# start of Extract provided

Thursday, April 28, 2016

Ring of Fluidity

Ring of Fluidity

Once placed on the finger this ring can only be removed after death (unless Remove Curse is used).  It transforms the internal structure of its wearer under the skin, replacing muscle, bone, and organs with an opaque green goo.  Food is placed in the usual orifice and dissolved internally (nutrition requirements stay the same); nothing is defecated.  The ring wearer can squeeze through finger-width cracks and finger-diameter holes.  The ring wearer no longer ages.

Tuesday, April 26, 2016

White Water Wyrm and Wyrmlings

[creatures and text by Lee Reynoldson from Fungus Forest, art by moi]

White Water Wyrm

A thirty-foot long beast with huge bulging eyes that are perfectly adapted to the darkness of its cave and its waters. It has rubbery white flesh, proto-gills and lungs, diminutive fins and semi-functional limbs. It secretes an oily substance that paralyses those that come into contact with its skin (Saving Throw at -1 penalty to avoid paralysis for 3d6 turns) or are exposed to the water around it (Saving Throw each round at +1 bonus to avoid paralysis for 2d6 rounds). It is also asexual and without another of its species gives birth to batches of White Wyrmlings.  It feeds on its own young, forcing the Wyrmlings to flee the lake and inhabit the underground river system. It is a dangerous predator in the water, but it can, and does, waddle onto land from time to time.

White Wyrmlings

Offspring of the White Water Wyrm. These vile looking things resemble aquatic tapeworms with teeth. They thrash about a single victim in a swarm. Anyone who succumbs to the paralyzing poison that seeps from the Wyrmlings' skin or from their bites will be eaten. If they are successful in paralyzing a victim, they will devour him in just four combat rounds. If left to feed they will not attack anyone else. If the party tries to rescue their paralyzed comrade the swarm will retaliate. If a swarm is reduced to four or less HP it will swim away.

White Water Wyrm
AC: 3 [16]
HD: 5 (24 HP)
Move: 4; 16 Swim
Attacks: 1 Bite (2d6)
Save: 16
Special: Immune to poison; Secretes poison
(on contact: -1 to Save, paralyzed 3d6 turns; in water: +1 to Save, paralyzed 2d6 rounds)
XP: 600
White Wyrmling Swarm
AC: 9 [10]
HD: 2 (9 HP)
Move: 12 Swim
Attacks: 1 Swarm Frenzy (Poison)
Save: 18
Special: Poison (Save or paralyzed for 2d6 rounds); Devour paralyzed victim in 4 rounds; Immune to poison
XP: 50

The Fungus Forest is an old-school adventure location suitable for low level play, available at DriveThruRPG as a pay-what-you-want .PDF (please download it for free if you can't afford to contribute anything, we want this in the hands of gamers!).

# end of Extract provided
# start of Collected data

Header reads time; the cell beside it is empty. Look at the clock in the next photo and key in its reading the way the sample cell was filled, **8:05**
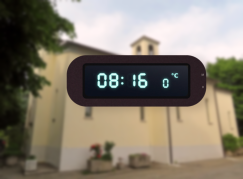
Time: **8:16**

# end of Collected data

• **To be done**:
**a.** In the game blog excerpt, how long is the White Water Wyrm?
**b.** According to the game blog excerpt, what parts of the wearer's body does the Ring of Fluidity replace with green goo? List all of them.
**c.** Carry on the game blog excerpt from where it stops.

• **Task responses**:
**a.** Thirty feet.

**b.** Muscle, bone, and organs.

**c.**
Fungus Forest (C)2016 by Lee Reynoldson and Carl Nash

Wednesday, April 6, 2016

Tusked Demon Mask of the Phoenix Society

This mask was fashioned from the flayed face of a minor demon lord named Anshagali whose soul was bound into the artifact during its making.  The mask has been owned by the Phoenix Society for generations, and is associated with dance regalia of that society including a magnificent cape of purple and green iridescent feathers trimmed with red fox fur (Cape of Speed x2 Movement, +1 Attack) and a woven porcupine-quill chest piece beaded with a radiating geometric sunburst pattern (Chest Piece of Defense AC 2 [17]).

The mask is only worn by the mentally and physically strongest warriors during the private dance ceremonies of the society, particularly at the ceremonies marking initiation into a deeper level of the society, but its existence is well known throughout the tribe because of the tell-tale glowing red eyes of the society members who have worn it.  These warriors are known as the Ashes of the Phoenix and must swear a lifetime vow of celibacy and ascetic living before donning the mask.  Anshagali longs to be freed from the control of the Phoenix Society and constantly whispers in the minds of those unfortunate souls bound to him through chains of ancestral history to steal him from the Phoenix Society House away into the jungle.
Tusked Demon Mask by Emma Nash, Photoshop flames by Carl Nash
Anyone who dons the mask even once gains permanent darkvision to 180' as well as eyes that always glow red in the dark with the strength of a candle (Remove Curse will reverse both conditions).  When the sun is down Anshagali can communicate telepathically with everyone who has ever worn the mask and any of their descendants born after the mask was worn  (nothing short of divine intervention can prevent this).  A strict diet of fish and bland starchy vegetables (no fruits, nothing spicy, no red meat) reduces the volume of Anshagali's whispers to a low murmuring that can be easily ignored.

While wearing the mask, Anshagali grants +2 to STR and DEX, immunity to fire/heat (although cold and water do double damage), and a natural bite and tusk attack for 1d8+2 damage +ongoing 2 HP damage until magical cure or Remove Curse.  All damage dealt by the bite attack (including ongoing) accumulates as charges for the mask on a 1 HP = 1 Charge basis (charges reset with each new wearer).  Charges can be spent as follows:
1 Charge: +1d6 fire damage to any attack (maximum +3d6 to a single attack)
1 Charge: +1 to hit on any attack roll (maximum +3 to a single attack)
5 Charges: 30' cone of fire, 15' wide at apex, bursts from the mask's mouth (5d6, Save for 1/2)
10 Charges: Bursts of fire from the eyes, 100' range, 5d6 (no save)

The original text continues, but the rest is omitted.